More personage's Attitude estimations are carried out to image using the present embodiment, experimental result such as Fig. 8 institute on MPII data set Show, (a) indicates prediction successfully as a result, (b) indicating the result of prediction of failure.From the result of prediction of failure, we can be total (1) is born although detection method is improved, the method downward from item is still promised to undertake (early by early stage Commitment influence).(2) our method appears in the feelings in estimation range and with less interaction suitable for personage Condition.
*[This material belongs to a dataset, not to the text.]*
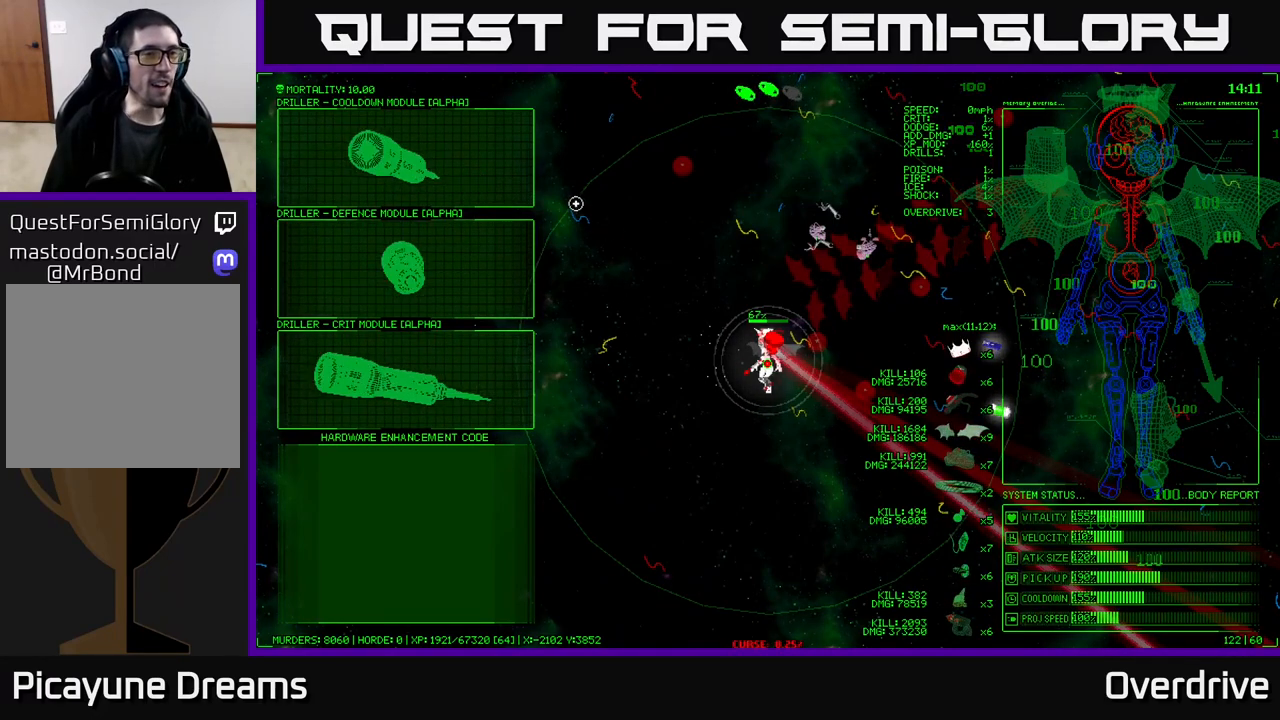
{"buttons": [], "left_stick": "center", "right_stick": "center", "events": [[250, "left_stick", "center"]]}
Technical solution of the present invention and beneficial effect is described in detail in above-described specific embodiment, Ying Li Solution is not intended to restrict the invention the foregoing is merely presently most preferred embodiment of the invention, all in principle model of the invention Interior done any modification, supplementary, and equivalent replacement etc. are enclosed, should all be included in the protection scope of the present invention.

Claims (10)

1. a kind of more personage's Attitude estimation methods based on mask perceived depth intensified learning, which is characterized in that this method includes Following steps:
(1) construct more personage's Attitude estimation models: more personage's Attitude estimation models by acquisition detection block and mask detection Network, the deeply learning network for improving positioning accuracy and the sub- network composition of three, single Attitude estimation network;
The detection network is specific as follows: the people in the detection block and detection block of original image is obtained by multi-task learning network Body binary mask;
The deeply learning network is specific as follows: will test human body binary mask that network obtains and size adjusting be with After the matched detection block image of the full articulamentum of deeply learning network is multiplied, the input as deeply learning network; The output of deeply learning network is the reward value that 11 kinds of detection blocks adjust behavior;The detection block adjustment behavior includes four Class: scaling behavior, translation behavior, termination behavior, the ratio of width to height adjust behavior;The selection maximum behavior of reward value detects to adjust The detection block Image Iterative newly obtained is inputted deeply learning network by frame, until the maximum behavior of reward value is termination row To export the detection block after calibrating;
The single Attitude estimation network is specific as follows: the detection block image after mask and calibration is passed to single Attitude estimation net Network obtains single posture;
(2) more personage's Attitude estimation models are trained using training sample;Image to be detected is inputted into trained more people In object Attitude estimation model, personage's posture in all detection blocks of image to be detected is obtained.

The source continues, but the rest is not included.